PASSIVE: The hedge has been being cut for three hours now.

The passive sentence here is undeniably clumsy; that’s why we avoid it. The combinations be being and been being are aesthetically unacceptable to us. If a sentence requiring such a tense looms on the horizon of our conversations, our brains switch to automatic pilot and we make sure the sentence comes out in the active. Great. We don’t even have to think about it. So it is with our writing.

 

  1. Famous author X says it’s not good.

Ah, there we have it: the Cult of Celebrity rears its head once more. If author X says it, it must be true. Lecturers who admire author X take it on board and repeat it to their students. Students of writing repeat it to other students. The multiplier effect is, indeed, a powerful one.

Isn’t it possible to enjoy and respect author X without agreeing with everything (s)he says? Even the brightest brains don’t get it right all the time.

 

When to use the passive:

  • to depersonalise events;
  • when the recipient or result of an action is more important than the agent;
  • to focus attention on the person receiving/suffering an action (interviewees, crime suspects, medical patients, etc.)

The mixture was poured into a test tube and heated to 67°C.

(We’re not interested in who did the pouring; we want to know what happened to the mixture.)

 

The A1 between Stamford and Grantham has been resurfaced.

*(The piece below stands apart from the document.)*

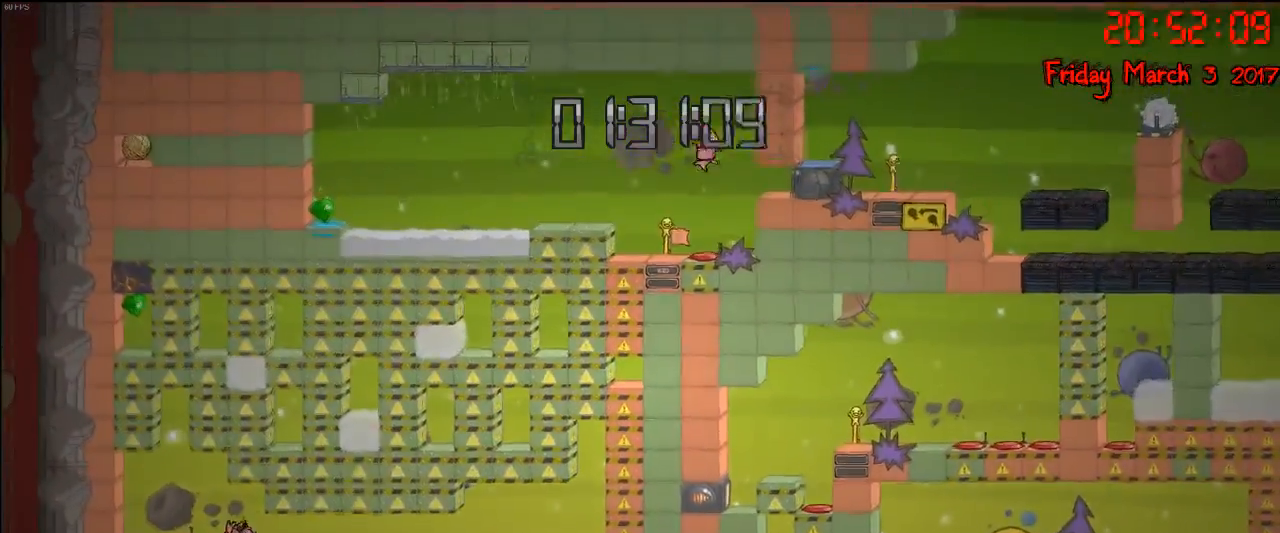
{"buttons": ["A"], "left_stick": "right", "right_stick": "center", "events": [[67, "left_stick", "left"], [133, "A", "up"], [283, "left_stick", "center"], [383, "A", "down"], [433, "left_stick", "right"]]}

(We don’t care whether Roads-Я-Us or Monty’s Motorway Men did it. We just need to know that driving will be easier there now.)

 

The suspect was held in custody for three hours, questioned, and released without charge. (Focus on the suspect)

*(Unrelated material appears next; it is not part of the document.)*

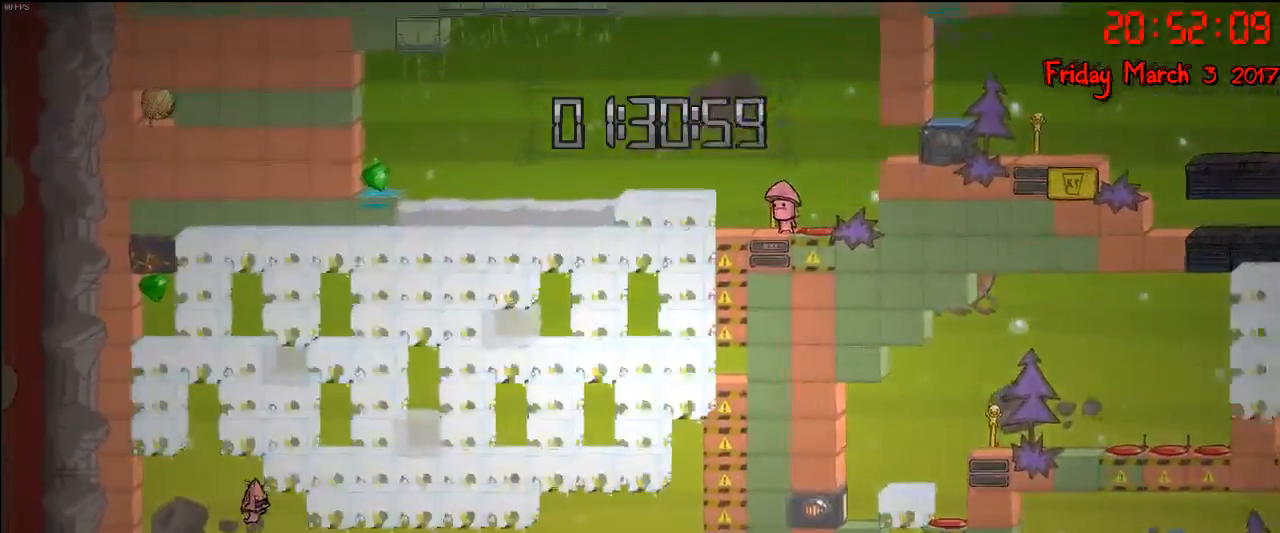
{"buttons": [], "left_stick": "left", "right_stick": "center", "events": [[67, "A", "up"], [150, "A", "down"], [467, "left_stick", "left"], [500, "A", "up"]]}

The wound was bandaged and she was given a blood transfusion. (Focus on the patient and the wound)

 

Celebrities, bless their cotton socks, wield more power than is good for them or us. Unthinking propagation of unsound advice does nothing to improve our writing skills, and blanket dismissal of any writing tool tells you more about the dismisser than about the tool. Sadly, if word spreads  that “Use of The Passive is Bad”, then its use inevitably becomes unfashionable. I even read recently in the instructions for one otherwise respectable writing competition: “Avoid use of the passive.” Dear oh dear. If you can seriously advocate that, then I’ll find other competitions to enter.

Overuse of the passive is bad. Clumsy use of the passive is bad. Astute use of the passive is good and enriches your writing.

 

 

5 Comments

  1. Penelope Maclachlan

    What a relief! I’d swallowed “avoidance of the passive” for years without question. Now I see emphasis and context are what matter when choosing between the active and passive.

    I like your “marauding marsupial”.

    Reply
    • Geoff Geoff

      Thanks, Penny. It’s become fashionable to knock the passive, but many critics are merely parroting what they’ve been taught and haven’t thought deeply enough about the issue.

      Reply
  2. Christine Williams

    As you’ve said, Geoff, sentence construction should tell the story, or provide information, according to purpose not in strict formulae decided by some faceless fashionista. Government documents are almost always written in the passive (unless they’re minutes of meetings or similar) because the focus is on the action/decision/policy not on the decision maker. Using the passive makes it so much easier to give significance and longevity rather than fixing action in a specific time frame.

    Reply
  3. Francesca Hunt

    Thanks Geoff…I like the passive, always have…it seems more rhythmical… so it pleases it me that you have given it the OK!
    PS this writing is so small that I can’t fead what I’ve written so I hope it makes sense!
    Thanks Francesca

    Reply
    • Geoff Geoff

      Thanks for your comment, Francesca. Moral support is always welcome! Hope your own writing is going OK.